--- START ---
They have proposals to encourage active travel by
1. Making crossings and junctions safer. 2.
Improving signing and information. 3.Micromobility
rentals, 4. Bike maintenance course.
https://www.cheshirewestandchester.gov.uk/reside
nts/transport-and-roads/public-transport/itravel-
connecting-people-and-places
--- END ---
--- START ---
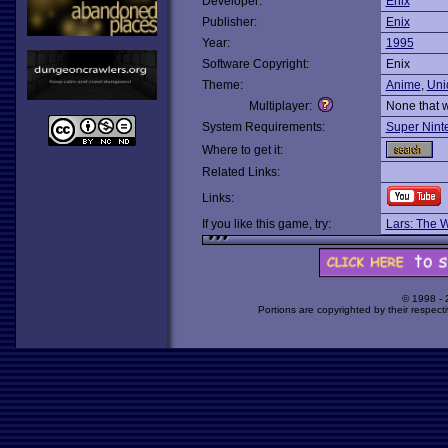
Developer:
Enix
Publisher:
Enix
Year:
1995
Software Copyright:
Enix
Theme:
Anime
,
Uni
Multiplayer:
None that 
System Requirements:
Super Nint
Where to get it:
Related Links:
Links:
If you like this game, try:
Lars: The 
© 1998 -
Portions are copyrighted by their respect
--- END ---
(Task to complete) Reproduce verbatim the lines starting with the one containing "They have proposals" and ending with the one containing "connecting-people-and-places", including both.

(Exercise solution)
They have proposals to encourage active travel by
1. Making crossings and junctions safer. 2.
Improving signing and information. 3.Micromobility
rentals, 4. Bike maintenance course.
https://www.cheshirewestandchester.gov.uk/reside
nts/transport-and-roads/public-transport/itravel-
connecting-people-and-places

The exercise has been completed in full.